=== Begin Enclosure ===
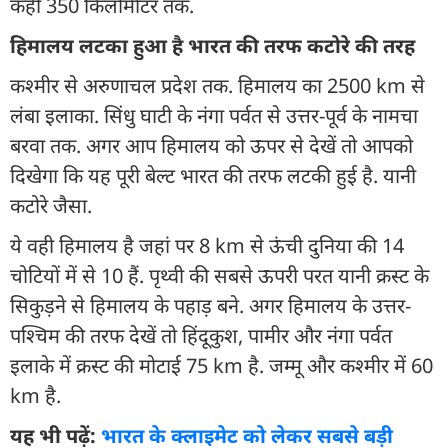
कहीं 350 किलोमीटर तक.
हिमालय लटका हुआ है भारत की तरफ कटोरे की तरह
कश्मीर से अरुणाचल प्रदेश तक. हिमालय का 2500 km से
लंबा इलाका. सिंधु घाटी के नंगा पर्वत से उत्तर-पूर्व के नामचा
बरवा तक. अगर आप हिमालय को ऊपर से देखें तो आपको
दिखेगा कि यह पूरी बेल्ट भारत की तरफ लटकी हुई है. यानी
कटोरे जैसा.
ये वही हिमालय है जहां पर 8 km से ऊंची दुनिया की 14
चोटियों में से 10 हैं. पृथ्वी की सबसे ऊपरी परत यानी क्रस्ट के
सिकुड़ने से हिमालय के पहाड़ बने. अगर हिमालय के उत्तर-
पश्चिम की तरफ देखें तो हिंदूकुश, पामीर और नंगा पर्वत
इलाके में क्रस्ट की मोटाई 75 km है. जम्मू और कश्मीर में 60
km है.
यह भी पढ़ें:
भारत के क्लाइमेट को लेकर सबसे बड़ी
=== End Enclosure ===
(DIRECTIONS) Reproduce every line of text in the material above word for word, and leave the pictures out of your answer.

(WRITTEN RESPONSE)
कहीं 350 किलोमीटर तक.
हिमालय लटका हुआ है भारत की तरफ कटोरे की तरह
कश्मीर से अरुणाचल प्रदेश तक. हिमालय का 2500 km से
लंबा इलाका. सिंधु घाटी के नंगा पर्वत से उत्तर-पूर्व के नामचा
बरवा तक. अगर आप हिमालय को ऊपर से देखें तो आपको
दिखेगा कि यह पूरी बेल्ट भारत की तरफ लटकी हुई है. यानी
कटोरे जैसा.
ये वही हिमालय है जहां पर 8 km से ऊंची दुनिया की 14
चोटियों में से 10 हैं. पृथ्वी की सबसे ऊपरी परत यानी क्रस्ट के
सिकुड़ने से हिमालय के पहाड़ बने. अगर हिमालय के उत्तर-
पश्चिम की तरफ देखें तो हिंदूकुश, पामीर और नंगा पर्वत
इलाके में क्रस्ट की मोटाई 75 km है. जम्मू और कश्मीर में 60
km है.
यह भी पढ़ें:
भारत के क्लाइमेट को लेकर सबसे बड़ी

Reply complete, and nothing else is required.